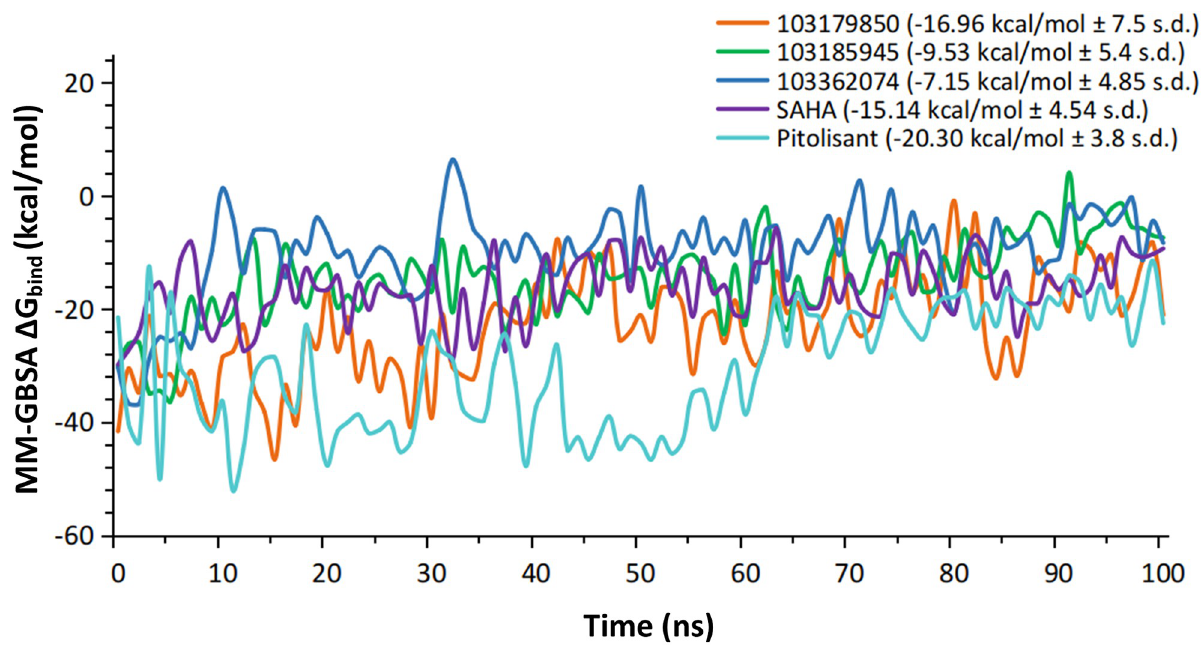
Fig 11. Time series plot of MM-GBSA Δ G bind values of HDAC2 trajectory frames at 1ns interval; Average values (in parenthesis) are approximated for relatively equilibrated frames of 60ns and beyond.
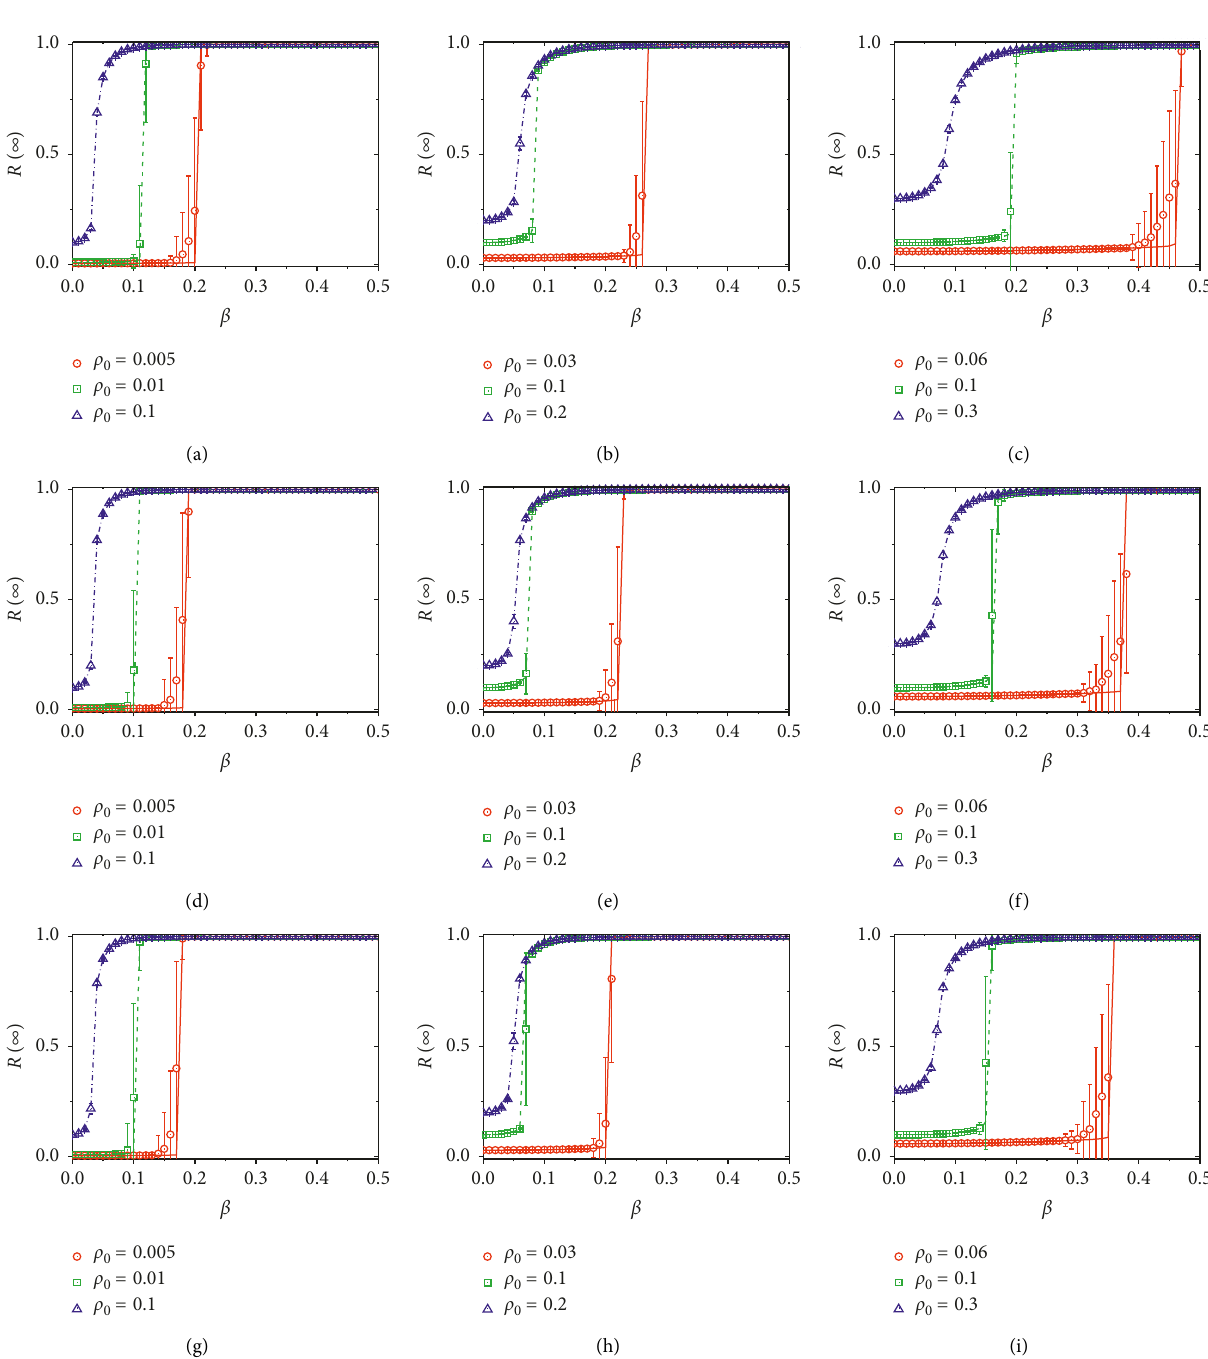
Figure 4: Effect of fraction of initial seeds on the growth pattern of the final adoption size R ( ∞ ) versus β on the ER-ER weighted multiplex network, under different weight distribution exponents α A and α B . The values of weight distribution exponent α A of all subgraphs are 3, and ω ω ω � 2 . 5; (d), (e), and (f) correspond to α B � 3; , i.e., subgraphs (a), (b), and (c) correspond to α B the subgraphs in each row have the same α B ω ω ω � 3 . 5. Additionally, the subgraphs in each column have the same adoption threshold, i.e., subgraphs and (g), (h), and (i) correspond to α B ω (a), (d), and (g) are set with T A � 1 ,T B � 1; (b), (e), and (h) with T A � 1 ,T B � 2; and (c), (f), and (i) with T A � 1 ,T B � 3. The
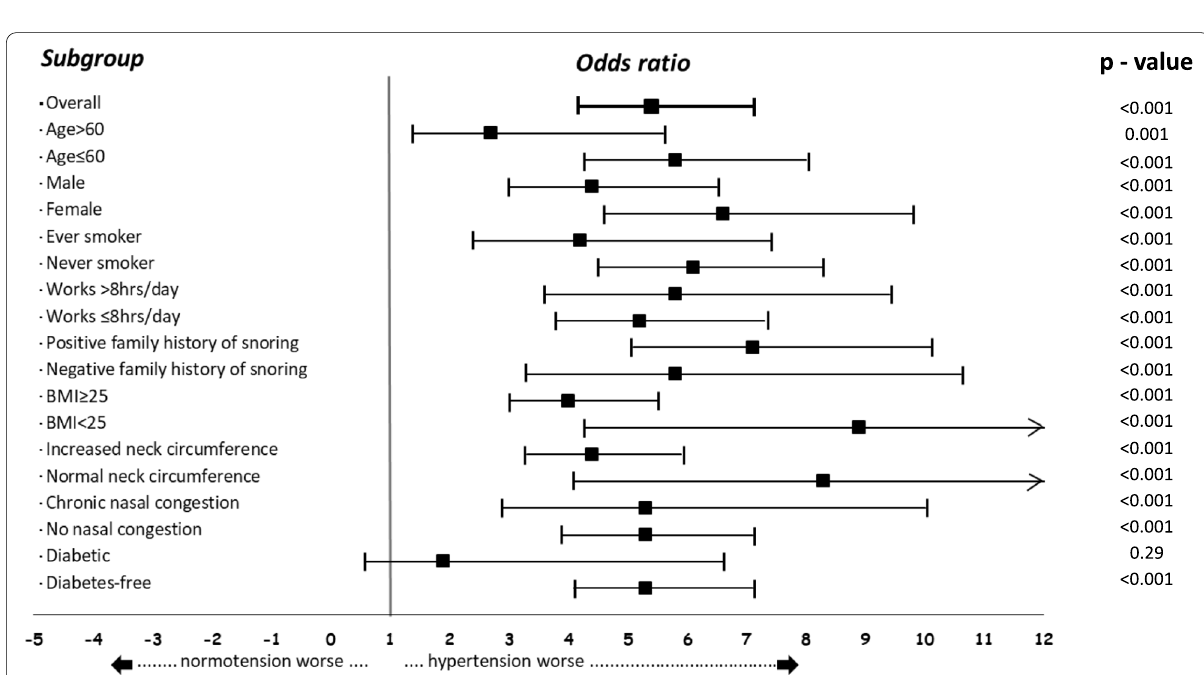
Fig. 1 Odd ratios for OSA by hypertension status. This forest plot shows the odd ratios (black squares), 95% CIs (horizontal lines), and p -values for the interaction between OSA and any subgroup variable by hypertension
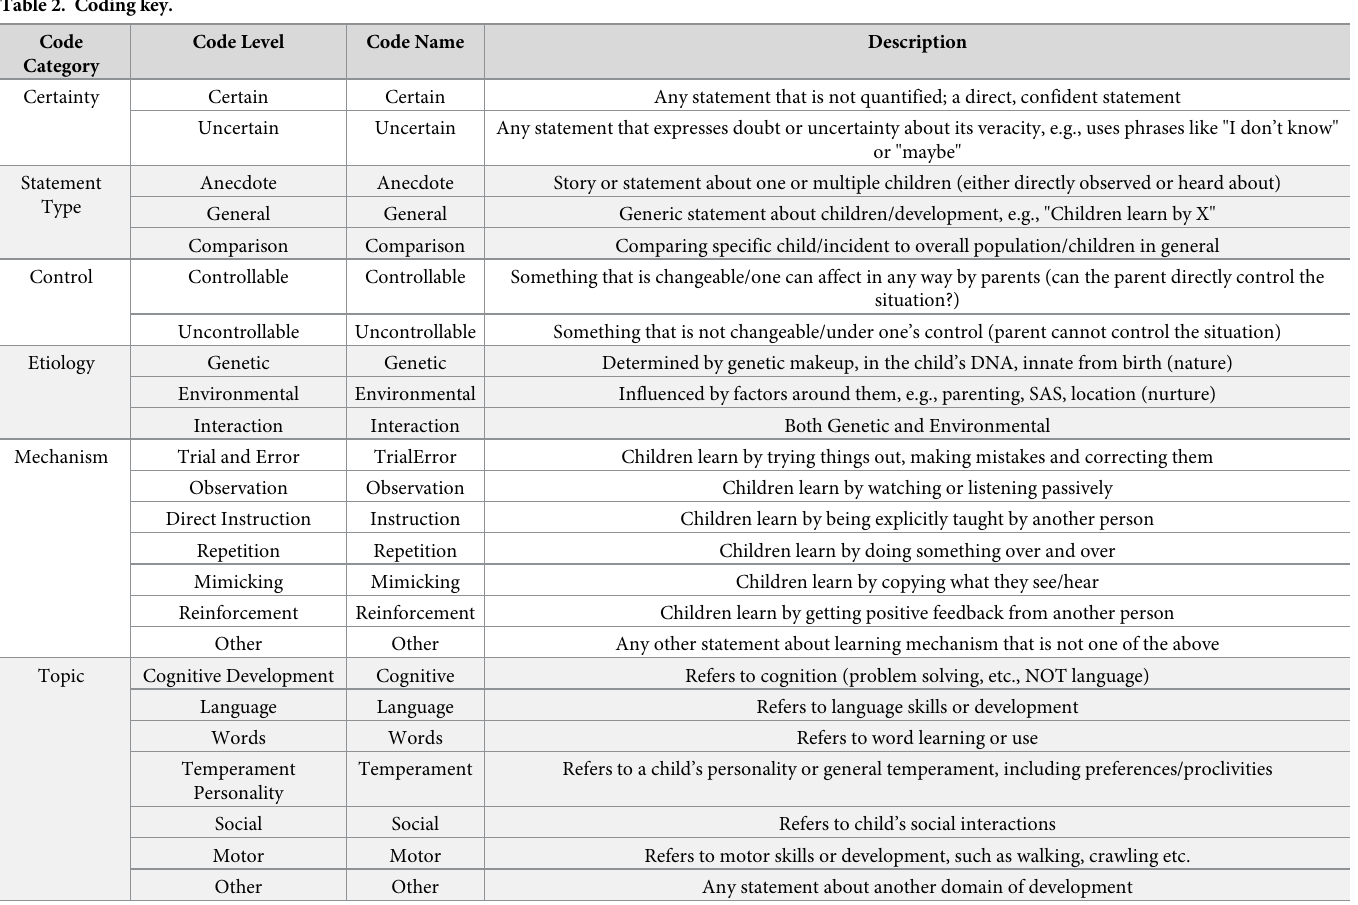
Table 2. Coding key. Code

________

> **WHAT IS EXPECTED**
Output the material word for word, omitting its pictures.

> **ANSWER FOR THIS EXERCISE**
Fig 11. Time series plot of MM-GBSA Δ G bind values of HDAC2 trajectory frames at 1ns interval; Average values (in parenthesis) are approximated for relatively equilibrated frames of 60ns and beyond.
Figure 4: Effect of fraction of initial seeds on the growth pattern of the final adoption size R ( ∞ ) versus β on the ER-ER weighted multiplex network, under different weight distribution exponents α A and α B . The values of weight distribution exponent α A of all subgraphs are 3, and ω ω ω � 2 . 5; (d), (e), and (f) correspond to α B � 3; , i.e., subgraphs (a), (b), and (c) correspond to α B the subgraphs in each row have the same α B ω ω ω � 3 . 5. Additionally, the subgraphs in each column have the same adoption threshold, i.e., subgraphs and (g), (h), and (i) correspond to α B ω (a), (d), and (g) are set with T A � 1 ,T B � 1; (b), (e), and (h) with T A � 1 ,T B � 2; and (c), (f), and (i) with T A � 1 ,T B � 3. The
Fig. 1 Odd ratios for OSA by hypertension status. This forest plot shows the odd ratios (black squares), 95% CIs (horizontal lines), and p -values for the interaction between OSA and any subgroup variable by hypertension
Table 2. Coding key. Code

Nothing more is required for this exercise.